The Commission’s President Barroso now faces the following choices:
1) Either he believes his Commissioner’s version. Then he is sadly gullible, and risks his own job if proven wrong.
2) Or he chooses to disbelieve him. Then he must sack the Commissioner.
3) Or he knows that Mr Verheugen is lying. Then he is also lying to you and me and everyone else, and equally arrogant in the notion that he or they will get away with it. Then he SHOULD lose his job.
I’m sorry for sounding enraged. But I cannot tolerate the sheer arrogance of someone shoving lies down my throat and expecting to get away with it. And the arrogance – once again, the arrogance – of how the Commissioner has so far responded to the allegations is unworthy of someone whose salary is paid forby me and half a billion other Europeans.

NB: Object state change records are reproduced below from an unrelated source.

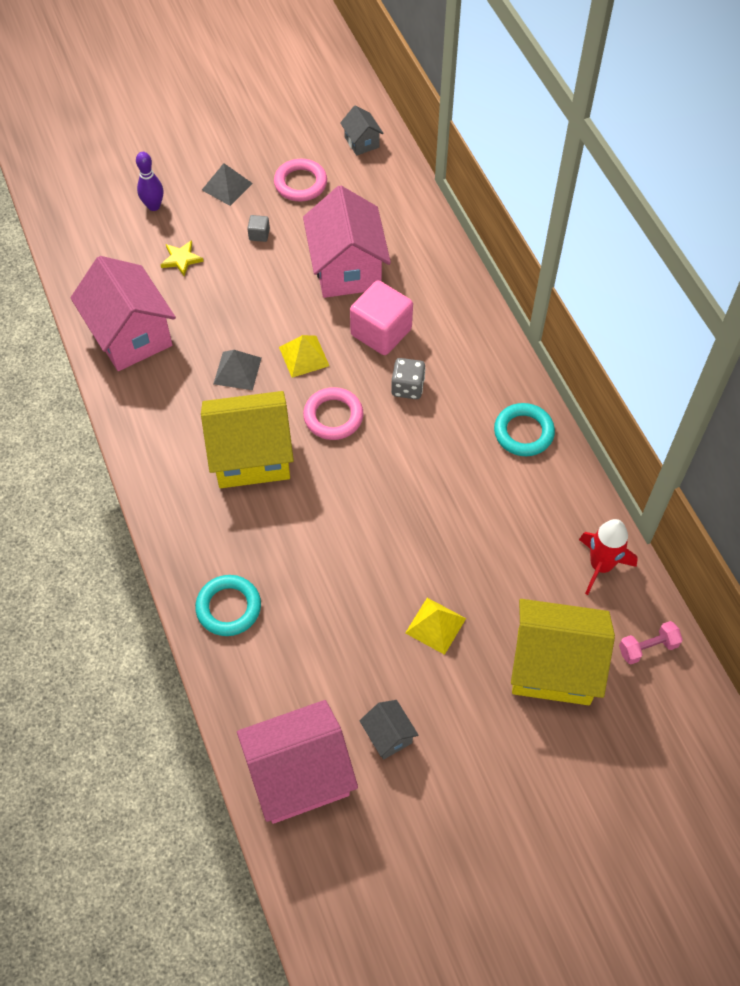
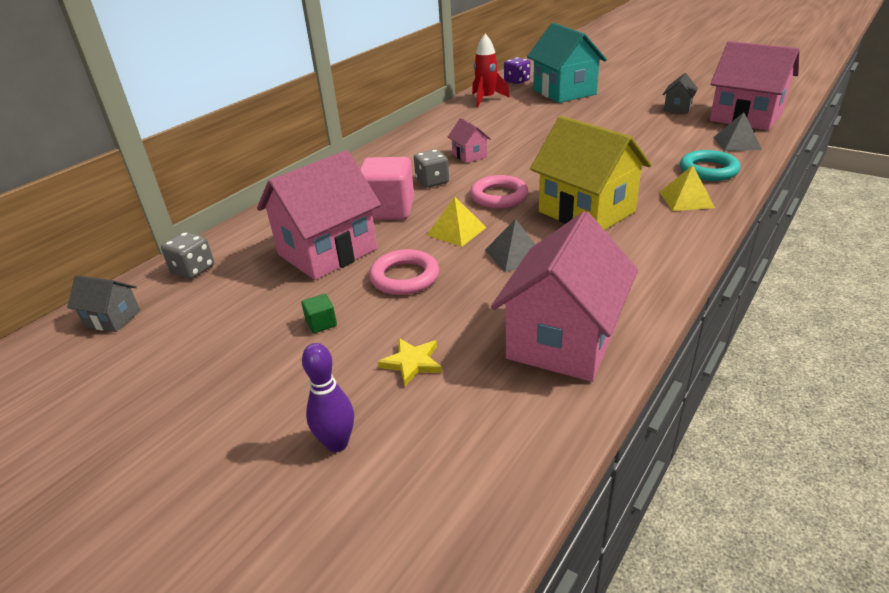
camera: 120 degrees left, 25 degrees down
grey pyramid [202,163,253,206] -> grey pyramid moved to [713,112,762,151]
grey cube [247,215,270,242] -> green cube [302,294,337,333]
pink ring [274,159,327,201] -> pink ring moved to [369,249,439,295]
grey house [340,105,384,156] -> grey house turned 75 degrees clockwise [67,275,140,332]
yellow pyramid [405,598,466,655] -> yellow pyramid moved to [660,165,715,211]
turquoise ring [494,403,555,456] -> none
yellow house [511,599,615,705] -> turquoise house [527,23,607,103]
pink dumbbell [619,621,683,664] -> purple dice [504,57,530,84]
none -> grey dice [161,232,214,279]
none -> pink house [448,118,491,163]

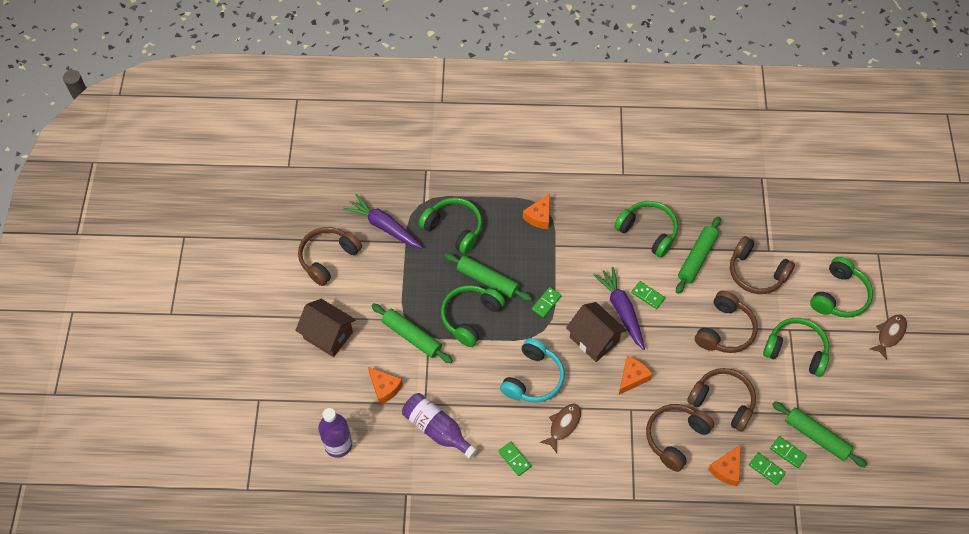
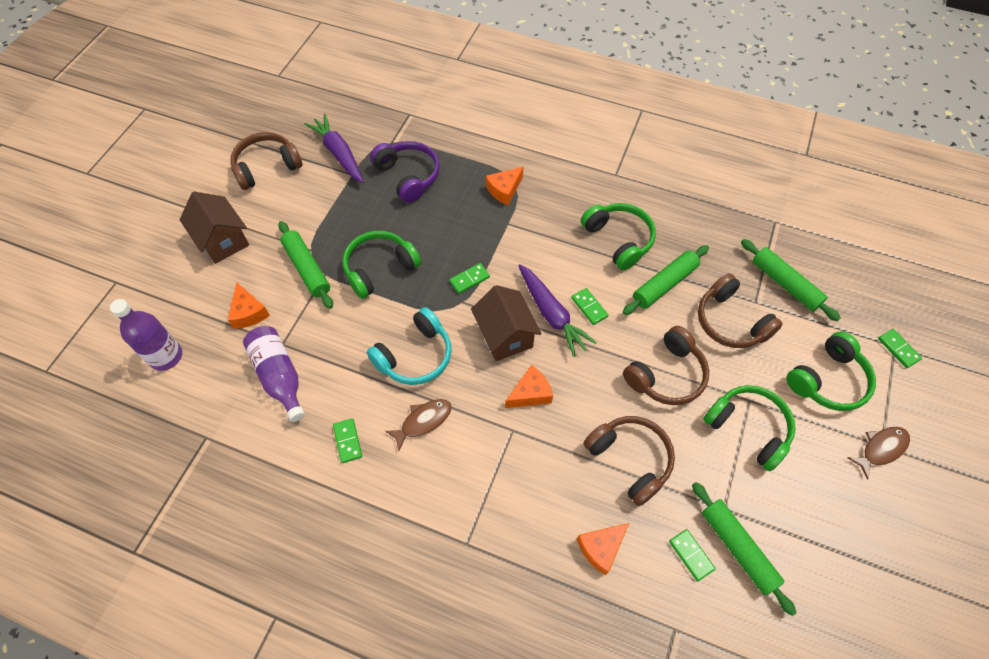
camera: 20 degrees right, 0 degrees up
green headphones [419,198,482,254] -> purple headphones [370,141,440,203]
green rolling pin [444,253,532,301] -> green rolling pin moved to [741,239,841,321]
purple carrot [593,267,645,350] -> purple carrot turned 150 degrees clockwise [518,264,597,357]
brown headphones [646,404,714,472] -> none
green domino [749,453,786,485] -> green domino moved to [878,329,922,368]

Do the right thing, Commissioner. At least former President Clinton had the guts to confess to his similar extramarital activities, which saved him by a hair’s breadth. If you could at least have the same courage, you might escape this sorry mess slightly less battered than what will probably now be the case.
The alternative is that you risk your job – and the rest of the Commission’s jobs as well.